▸ ACTIVITY
Extract all lines from the data beneath that include the word "labels".

(Beginning of SUPPLIED MATERIAL)

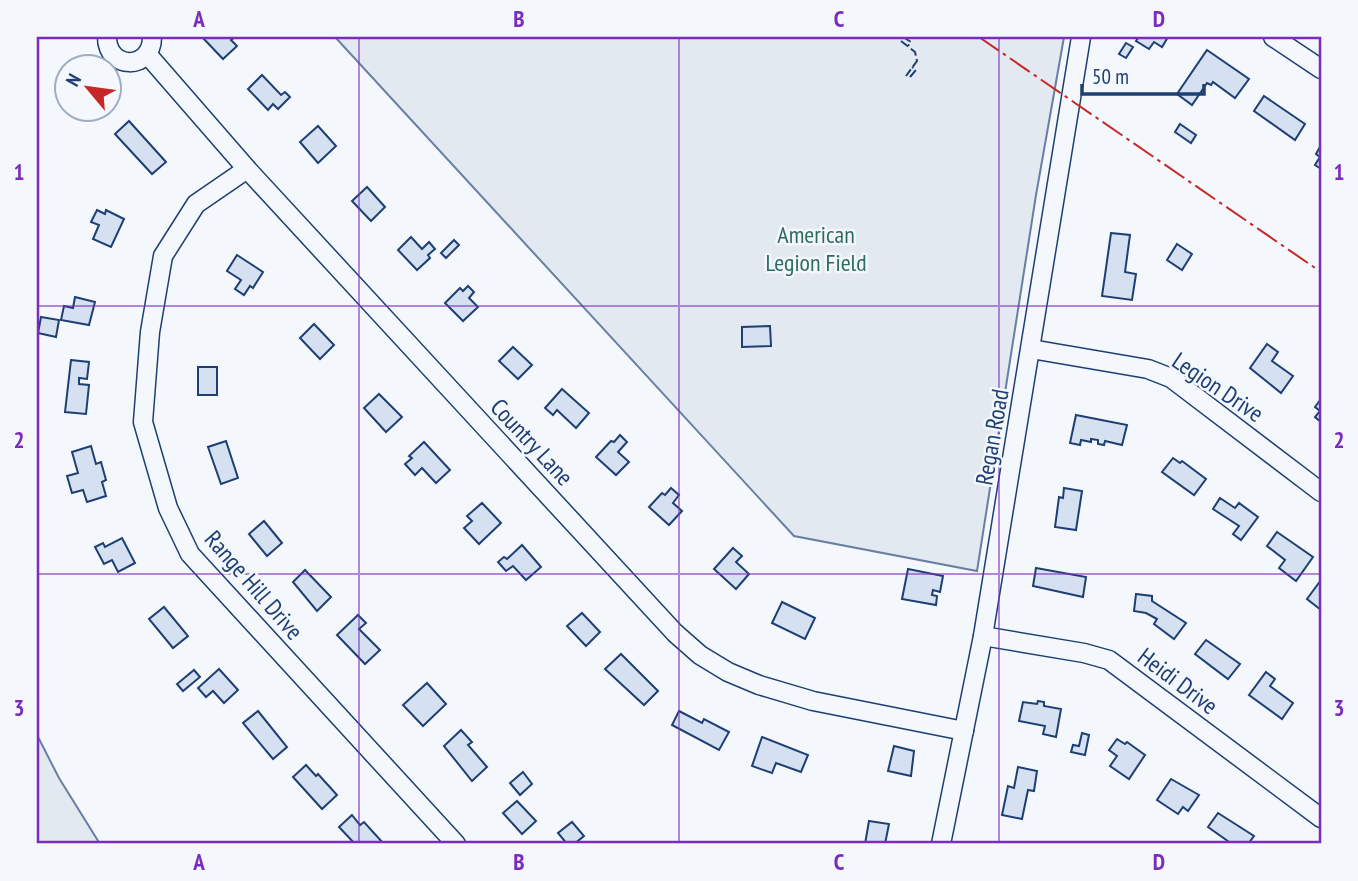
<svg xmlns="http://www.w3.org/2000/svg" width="1358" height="881" font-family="'PT Sans Narrow',sans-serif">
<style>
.green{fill:#e3e9f0;stroke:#687fa3;stroke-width:2}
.building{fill:#d5e0f0;stroke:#1d3f73;stroke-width:2}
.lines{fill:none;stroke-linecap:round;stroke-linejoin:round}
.minor-casing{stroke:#1d3f73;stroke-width:21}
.minor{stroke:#f4f7fb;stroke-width:18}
.fence{stroke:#1d3f73;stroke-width:2;stroke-dasharray:9 3.5;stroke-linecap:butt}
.power{stroke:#c62828;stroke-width:2;stroke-dasharray:24 5 3.5 5;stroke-linecap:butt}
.grid{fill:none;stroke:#7b2cbf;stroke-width:2;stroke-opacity:0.55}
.labels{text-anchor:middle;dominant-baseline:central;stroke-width:5;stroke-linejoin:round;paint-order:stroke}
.park-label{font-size:24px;fill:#2c6c60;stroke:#f4f7fb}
.street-label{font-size:24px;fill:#1d3f73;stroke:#f4f7fb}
.neatline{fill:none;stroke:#7b2cbf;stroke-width:2.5}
.grid-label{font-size:23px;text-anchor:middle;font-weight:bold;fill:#7b2cbf}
</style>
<rect width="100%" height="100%" fill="#f4f7fb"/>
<g class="green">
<polygon points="335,37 1064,37 1036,195 977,571 794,536"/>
<polygon points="37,735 59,778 100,844 39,844 37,841"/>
</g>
<g class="building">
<polygon points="202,37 235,37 231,40 237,46 223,59"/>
<polygon points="1139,37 1168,37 1162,47 1154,42 1149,49 1136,41"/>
<polygon points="1126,43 1133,47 1126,58 1119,54"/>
<polygon points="1207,50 1249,79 1235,98 1213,82 1211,85 1207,83 1192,105 1177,94"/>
<polygon points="262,75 281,95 285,92 290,97 278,109 273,104 268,110 248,89"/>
<polygon points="1264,96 1305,124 1295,140 1254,111"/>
<polygon points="129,121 166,162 152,174 115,134"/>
<polygon points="1180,124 1196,135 1191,143 1175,132"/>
<polygon points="318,126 336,146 318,163 300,142"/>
<polygon points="1321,145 1321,169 1315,165 1320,157 1316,154"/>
<polygon points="367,187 385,207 371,221 352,201"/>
<polygon points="97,210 105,214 106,210 124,219 111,247 93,239 99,225 91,222"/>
<polygon points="1111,233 1130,235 1125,272 1136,274 1132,300 1102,296"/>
<polygon points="411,237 422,249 429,242 435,249 428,255 430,258 417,270 398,250"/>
<polygon points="454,240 459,245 446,258 441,253"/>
<polygon points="1177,244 1192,254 1182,270 1167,260"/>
<polygon points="237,255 263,272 253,288 250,286 244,295 235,289 241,280 227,271"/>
<polygon points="468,286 474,292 469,298 478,307 463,321 445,303 460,288 463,291"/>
<polygon points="75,297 95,302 89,325 61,320 64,306 73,308"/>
<polygon points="41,317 59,320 56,337 38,333"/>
<polygon points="314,324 334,345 320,359 300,338"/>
<polygon points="770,326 771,346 742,347 742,327"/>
<polygon points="1267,344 1278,352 1272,361 1293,376 1281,393 1250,368"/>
<polygon points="513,347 532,365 518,379 499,361"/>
<polygon points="71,360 89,362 87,379 79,378 79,384 89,385 86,414 65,412"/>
<rect x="198" y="367" width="19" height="28"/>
<polygon points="562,389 589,413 576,428 557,410 553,415 545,408"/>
<polygon points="379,394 402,417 386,432 364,408"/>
<polygon points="1321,399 1321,422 1315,417 1320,411 1315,407"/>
<polygon points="1076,415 1127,425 1122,445 1105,441 1104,445 1098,444 1098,440 1091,439 1091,442 1081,440 1080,445 1070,443"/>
<polygon points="620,435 627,442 618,452 629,462 616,475 596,457 611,441 614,442"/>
<polygon points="226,441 238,478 221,484 208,447"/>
<polygon points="424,442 450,470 436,483 422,468 415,475 405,464 412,458 409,456"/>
<polygon points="91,446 96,464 101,462 106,480 102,482 106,496 87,502 83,490 72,493 67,476 78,473 72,452"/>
<polygon points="1173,458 1180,463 1182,461 1206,479 1194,495 1162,472"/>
<polygon points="671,488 679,495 673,503 682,511 669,525 649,507 662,493 665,495"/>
<polygon points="1064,488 1082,491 1076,530 1055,527 1059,497 1063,498"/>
<polygon points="1220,498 1235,508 1239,503 1258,517 1241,540 1233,534 1239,526 1213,509"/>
<polygon points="482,503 501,523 479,544 464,528 472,521 467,516"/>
<polygon points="264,521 282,543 267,556 249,534"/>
<polygon points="1277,532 1313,557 1296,581 1279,568 1285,560 1267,546"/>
<polygon points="122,538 135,563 118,572 112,560 104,564 95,547 103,543 105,547"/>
<polygon points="522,545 541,567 526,580 513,566 506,571 498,562 504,557 507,559"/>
<polygon points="733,548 742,556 736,562 749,574 736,589 714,569"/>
<polygon points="1036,568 1086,577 1083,597 1033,586"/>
<polygon points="908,569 943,576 940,592 933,590 932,595 937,596 936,605 902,599"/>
<polygon points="305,570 331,597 317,611 293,582"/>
<polygon points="1321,580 1321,610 1307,599"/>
<polygon points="1136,594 1152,596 1152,601 1186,623 1174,639 1154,624 1157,619 1146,613 1134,611"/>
<polygon points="782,602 815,618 805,639 772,623"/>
<polygon points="164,607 188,636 173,648 149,619"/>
<polygon points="582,613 600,632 586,646 567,626"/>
<polygon points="358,615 366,623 359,629 380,650 365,664 337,635"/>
<polygon points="1206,640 1240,664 1228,679 1195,654"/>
<polygon points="621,654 658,691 644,705 605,669"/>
<polygon points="219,669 238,690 224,703 213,691 206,697 198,688"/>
<polygon points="194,670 200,677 183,691 177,684"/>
<polygon points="1266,672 1275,679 1270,686 1293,703 1282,719 1249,695"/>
<polygon points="427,683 446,704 423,726 403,705"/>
<polygon points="1038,701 1044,702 1044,706 1061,709 1056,737 1043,734 1045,726 1019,721 1023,702 1037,704"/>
<polygon points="258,711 287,747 273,759 243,723"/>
<polygon points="679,711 702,723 704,719 729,732 719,750 672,725"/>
<polygon points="461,730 472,742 468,745 487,767 472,781 444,746"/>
<polygon points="1082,733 1089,735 1085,755 1071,752 1073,745 1079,746"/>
<polygon points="762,737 808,755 801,772 776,763 772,773 752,766"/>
<polygon points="1117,739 1125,744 1127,742 1145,755 1129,779 1110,766 1117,756 1109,750"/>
<polygon points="894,746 914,751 911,776 888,771"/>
<polygon points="306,765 316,776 318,774 337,795 322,809 293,777"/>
<polygon points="1018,767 1037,771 1034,791 1028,790 1022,819 1002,815 1008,786 1014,788"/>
<polygon points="523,772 532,784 520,795 510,783"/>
<polygon points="1171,779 1199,795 1188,811 1183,807 1178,814 1157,800"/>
<polygon points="517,801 536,821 522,834 503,813"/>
<polygon points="1218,813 1254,836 1248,844 1232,844 1208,827"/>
<polygon points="352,815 360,825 364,822 384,844 355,844 339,827"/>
<polygon points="869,821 889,824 885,844 865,844"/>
<polygon points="572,822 584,836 574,844 567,844 558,833"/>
</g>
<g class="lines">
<g class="minor-casing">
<g id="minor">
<path d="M107,37C107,70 152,71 152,37"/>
<polyline points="1273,37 1321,69"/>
<polyline points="147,54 247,169 675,633 700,655 728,672 759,685 813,701 964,731"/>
<polyline points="247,169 196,204 163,256 150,332 143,422 168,508 190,554 456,844"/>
<polyline points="1031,349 1148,369 1171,378 1321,492"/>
<polyline points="983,636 1084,653 1109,660 1321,818"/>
<polyline points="941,844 983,636 1081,37"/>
</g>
</g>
<use href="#minor" class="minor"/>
<g class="fence">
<polyline points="903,37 911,42 908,46"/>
<polyline points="901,41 915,52 917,61 906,76"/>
<polyline points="910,77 916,70 912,67"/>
</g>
<polyline class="power" points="979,37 1321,272"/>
</g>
<path class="grid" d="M359,37V844M679,37V844M999,37V844M37,306H1321M37,574H1321"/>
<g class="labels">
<g class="park-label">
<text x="816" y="234">American<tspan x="816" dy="28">Legion Field</tspan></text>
</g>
<g class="street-label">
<text transform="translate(1218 387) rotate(34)">Legion Drive</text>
<text transform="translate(992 437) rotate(-80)">Regan Road</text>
<text transform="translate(532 442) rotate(47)">Country Lane</text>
<text transform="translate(254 585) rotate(49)">Range Hill Drive</text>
<text transform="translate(1178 681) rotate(37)">Heidi Drive</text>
</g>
</g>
<rect width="1358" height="881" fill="none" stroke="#f4f7fb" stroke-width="77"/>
<g transform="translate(88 88) rotate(299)"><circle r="33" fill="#f4f7fb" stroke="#9eadc5" stroke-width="2"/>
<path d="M0-5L12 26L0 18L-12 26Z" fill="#c62828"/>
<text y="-10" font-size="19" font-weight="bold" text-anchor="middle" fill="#1d3f73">N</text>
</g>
<path d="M1082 84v10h122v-10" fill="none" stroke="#1d3f73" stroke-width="3.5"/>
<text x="1092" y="84" font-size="21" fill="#1d3f73" stroke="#f4f7fb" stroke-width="5" paint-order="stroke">50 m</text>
<rect x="38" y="38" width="1282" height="804" class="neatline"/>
<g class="grid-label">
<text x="199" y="27">A</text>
<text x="519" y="27">B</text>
<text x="839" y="27">C</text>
<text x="1159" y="27">D</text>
<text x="19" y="180">1</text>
<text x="1339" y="180">1</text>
<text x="19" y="448">2</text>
<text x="1339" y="448">2</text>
<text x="19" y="716">3</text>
<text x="1339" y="716">3</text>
<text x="199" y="870">A</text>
<text x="519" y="870">B</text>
<text x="839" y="870">C</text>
<text x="1159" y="870">D</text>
</g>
</svg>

(End of SUPPLIED MATERIAL)

▸ ANSWER TO THE PROBLEM
.labels{text-anchor:middle;dominant-baseline:central;stroke-width:5;stroke-linejoin:round;paint-order:stroke}
<g class="labels">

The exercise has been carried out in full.